24 de abr de 2014

Rede speciesLink supera 6,5 milhões de registros online

O sistema que integra dados de centenas de provedores de dentro e fora do Brasil é a maior referência nacional sobre informações primárias sobre a biodiversidade. Sua força está essencialmente na competência e atuação de cada componente da rede.

Número total de registros online (verde), de registros georreferenciados com dados originais (azul) e de provedores de dados (vermelho) ao longo do tempo. 

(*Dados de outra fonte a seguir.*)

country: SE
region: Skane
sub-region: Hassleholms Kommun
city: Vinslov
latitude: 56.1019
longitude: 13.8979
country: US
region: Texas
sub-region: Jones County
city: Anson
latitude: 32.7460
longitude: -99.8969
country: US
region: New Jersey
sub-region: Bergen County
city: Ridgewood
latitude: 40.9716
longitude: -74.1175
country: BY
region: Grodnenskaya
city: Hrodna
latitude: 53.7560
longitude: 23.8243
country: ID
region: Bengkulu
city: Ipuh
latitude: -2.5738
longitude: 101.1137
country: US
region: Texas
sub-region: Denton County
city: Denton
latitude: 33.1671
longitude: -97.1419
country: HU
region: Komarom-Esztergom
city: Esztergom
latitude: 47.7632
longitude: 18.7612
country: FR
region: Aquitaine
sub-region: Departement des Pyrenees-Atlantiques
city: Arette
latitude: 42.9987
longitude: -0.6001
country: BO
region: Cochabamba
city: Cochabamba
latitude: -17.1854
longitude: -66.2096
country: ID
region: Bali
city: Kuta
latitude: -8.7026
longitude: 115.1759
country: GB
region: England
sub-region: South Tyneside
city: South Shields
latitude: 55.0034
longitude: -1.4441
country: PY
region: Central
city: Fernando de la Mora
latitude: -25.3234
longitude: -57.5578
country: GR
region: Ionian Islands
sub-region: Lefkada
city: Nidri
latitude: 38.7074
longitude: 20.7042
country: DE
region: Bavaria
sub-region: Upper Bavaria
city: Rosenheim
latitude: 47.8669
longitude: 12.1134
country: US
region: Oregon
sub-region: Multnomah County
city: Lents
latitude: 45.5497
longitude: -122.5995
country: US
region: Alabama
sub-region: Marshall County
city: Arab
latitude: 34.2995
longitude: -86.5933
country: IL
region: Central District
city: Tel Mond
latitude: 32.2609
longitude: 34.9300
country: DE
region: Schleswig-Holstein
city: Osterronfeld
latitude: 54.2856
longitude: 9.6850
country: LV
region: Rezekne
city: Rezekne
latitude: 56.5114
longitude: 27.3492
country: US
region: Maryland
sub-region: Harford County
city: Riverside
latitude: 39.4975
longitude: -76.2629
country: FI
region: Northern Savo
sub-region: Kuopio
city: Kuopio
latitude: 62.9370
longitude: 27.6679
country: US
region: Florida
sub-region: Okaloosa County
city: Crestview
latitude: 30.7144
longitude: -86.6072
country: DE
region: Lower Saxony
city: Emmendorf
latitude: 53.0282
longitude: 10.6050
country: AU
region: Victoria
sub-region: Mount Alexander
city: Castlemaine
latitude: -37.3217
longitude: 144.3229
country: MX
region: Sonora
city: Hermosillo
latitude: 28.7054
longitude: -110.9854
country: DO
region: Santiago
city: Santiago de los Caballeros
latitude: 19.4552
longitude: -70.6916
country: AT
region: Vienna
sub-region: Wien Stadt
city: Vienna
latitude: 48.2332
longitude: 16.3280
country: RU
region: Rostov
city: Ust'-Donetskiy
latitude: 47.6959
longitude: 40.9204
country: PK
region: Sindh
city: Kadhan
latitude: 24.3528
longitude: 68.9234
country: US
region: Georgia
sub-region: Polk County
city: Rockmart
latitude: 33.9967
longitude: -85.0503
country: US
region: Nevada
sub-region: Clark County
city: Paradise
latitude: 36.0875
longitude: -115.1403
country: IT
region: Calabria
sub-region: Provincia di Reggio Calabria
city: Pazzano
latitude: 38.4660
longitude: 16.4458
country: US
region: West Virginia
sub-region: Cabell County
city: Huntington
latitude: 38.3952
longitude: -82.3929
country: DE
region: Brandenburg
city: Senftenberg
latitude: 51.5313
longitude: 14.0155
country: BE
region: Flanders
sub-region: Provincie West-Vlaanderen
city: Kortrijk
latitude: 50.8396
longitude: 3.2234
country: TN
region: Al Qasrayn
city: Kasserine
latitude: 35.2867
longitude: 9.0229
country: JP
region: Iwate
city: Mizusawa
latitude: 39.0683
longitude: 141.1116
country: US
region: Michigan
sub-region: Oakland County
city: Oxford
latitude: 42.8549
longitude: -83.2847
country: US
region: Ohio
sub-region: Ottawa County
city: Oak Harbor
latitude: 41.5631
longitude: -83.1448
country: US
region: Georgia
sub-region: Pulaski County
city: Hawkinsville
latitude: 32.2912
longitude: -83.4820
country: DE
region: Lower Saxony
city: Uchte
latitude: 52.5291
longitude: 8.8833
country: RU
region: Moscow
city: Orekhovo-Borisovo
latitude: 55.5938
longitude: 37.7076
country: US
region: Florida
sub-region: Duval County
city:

O Brasil é um dos países com maior diversidade biológica no mundo, mas a maioria das informações científicas que está em museus, herbários e coleções microbiológicas se encontrava dispersa e fragmentada, limitando a compreensão sobre a biodiversidade no país. A rede speciesLink foi idealizada e implementada pelo CRIA há mais de 10 anos para suprir essa carência e promover a geração de conhecimento. Desde então vem contribuindo para a integração de dados de diferentes provedores, oferecendo aplicativos e ferramentas que auxiliam os provedores na melhoria da qualidade dos dados. Em meados de abril, a rede superou o marco histórico de 6,5 milhões de registros disponíveis online, com acesso livre e aberto. "O desafio do trabalho em rede, a única forma possível de se trabalhar com as coleções biológicas distribuídas por todo o território nacional, é marcante, mas representa a base do sucesso da iniciativa", enfatiza Dora Canhos, diretora do CRIA. Assim, é extremamente importante reconhecer a força de cada elemento que compõe a rede, sejam provedores de dados, equipes de TI, comitês de coordenação, agências de fomento ou usuários.

Mapa com a localização dos provedores de dados no Brasil que compõe a rede speciesLink, destacando Brasília onde está o Internet Data Center (IDC) da Rede Nacional de Ensino e Pesquisa (RNP). É lá onde estão todos os equipamentos e servidores  que hospedam dados, informações, imagens, mapas, sistemas, ferramentas e serviços web de interesse e de acesso público.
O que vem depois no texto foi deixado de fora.